Your task -> Your answer must be a single number: the count of lines in the entries below that hold "said".

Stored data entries
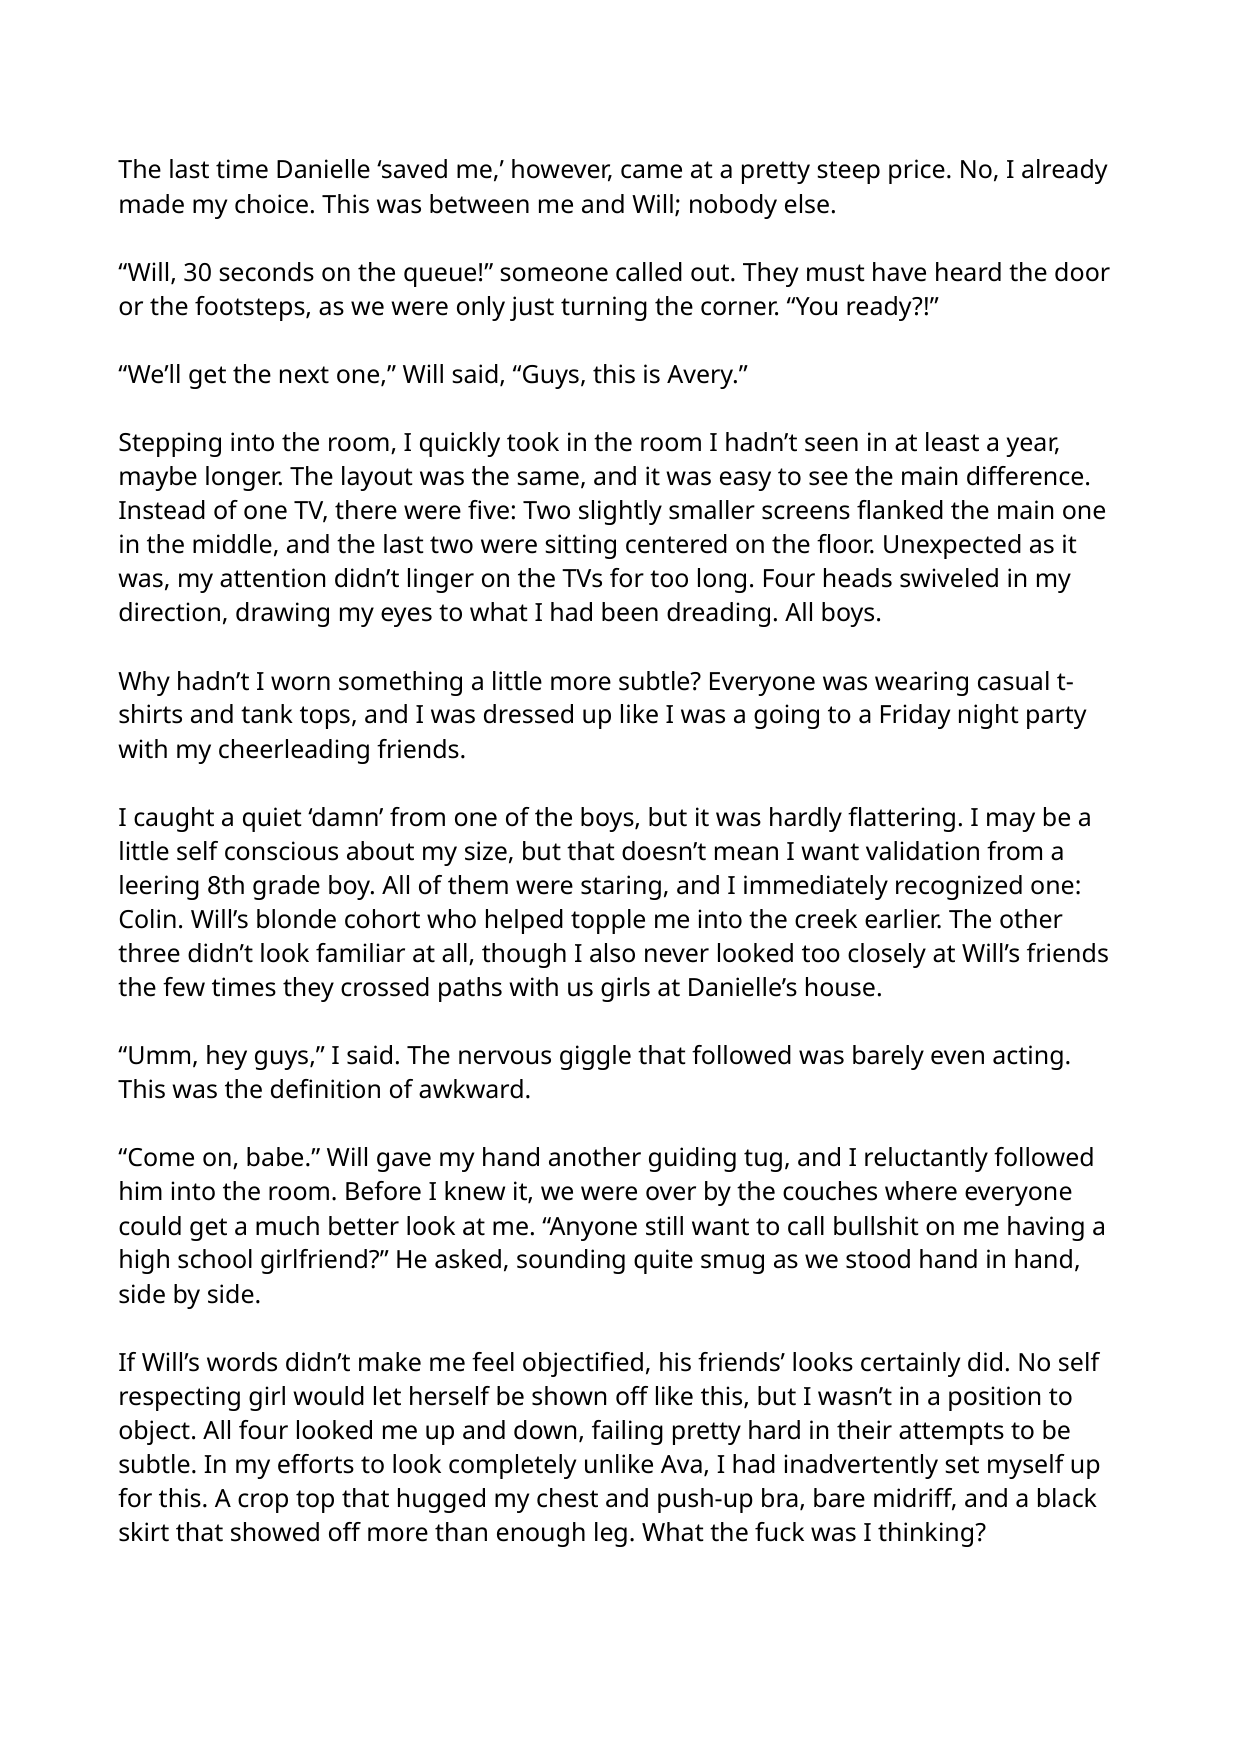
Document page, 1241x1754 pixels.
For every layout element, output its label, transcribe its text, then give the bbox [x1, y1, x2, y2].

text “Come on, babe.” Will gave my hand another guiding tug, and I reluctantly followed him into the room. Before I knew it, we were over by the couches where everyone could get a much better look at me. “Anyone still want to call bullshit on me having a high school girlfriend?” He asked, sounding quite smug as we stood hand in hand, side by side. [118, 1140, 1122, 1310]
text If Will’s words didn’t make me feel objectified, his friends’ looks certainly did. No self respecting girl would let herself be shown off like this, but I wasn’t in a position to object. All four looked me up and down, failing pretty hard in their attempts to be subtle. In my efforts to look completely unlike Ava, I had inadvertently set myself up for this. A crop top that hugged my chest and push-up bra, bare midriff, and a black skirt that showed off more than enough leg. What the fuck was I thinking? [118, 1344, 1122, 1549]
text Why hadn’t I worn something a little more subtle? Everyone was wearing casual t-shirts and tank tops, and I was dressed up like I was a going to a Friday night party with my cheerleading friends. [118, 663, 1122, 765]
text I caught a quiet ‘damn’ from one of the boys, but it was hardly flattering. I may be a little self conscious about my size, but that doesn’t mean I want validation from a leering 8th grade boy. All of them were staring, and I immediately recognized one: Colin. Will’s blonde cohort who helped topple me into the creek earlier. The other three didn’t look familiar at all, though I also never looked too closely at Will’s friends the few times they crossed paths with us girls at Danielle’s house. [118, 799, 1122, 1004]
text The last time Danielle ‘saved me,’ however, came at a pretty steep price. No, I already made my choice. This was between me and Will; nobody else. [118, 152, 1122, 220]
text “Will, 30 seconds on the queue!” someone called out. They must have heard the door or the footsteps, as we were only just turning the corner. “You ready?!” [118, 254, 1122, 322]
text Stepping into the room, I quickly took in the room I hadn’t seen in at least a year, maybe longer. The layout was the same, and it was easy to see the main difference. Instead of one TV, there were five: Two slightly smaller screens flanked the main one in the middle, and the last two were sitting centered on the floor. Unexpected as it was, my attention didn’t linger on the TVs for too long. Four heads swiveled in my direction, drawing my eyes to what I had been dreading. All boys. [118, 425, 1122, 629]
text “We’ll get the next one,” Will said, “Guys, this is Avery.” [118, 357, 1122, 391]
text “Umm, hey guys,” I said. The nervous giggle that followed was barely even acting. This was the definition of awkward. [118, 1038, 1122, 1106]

Output for this exercise -> 2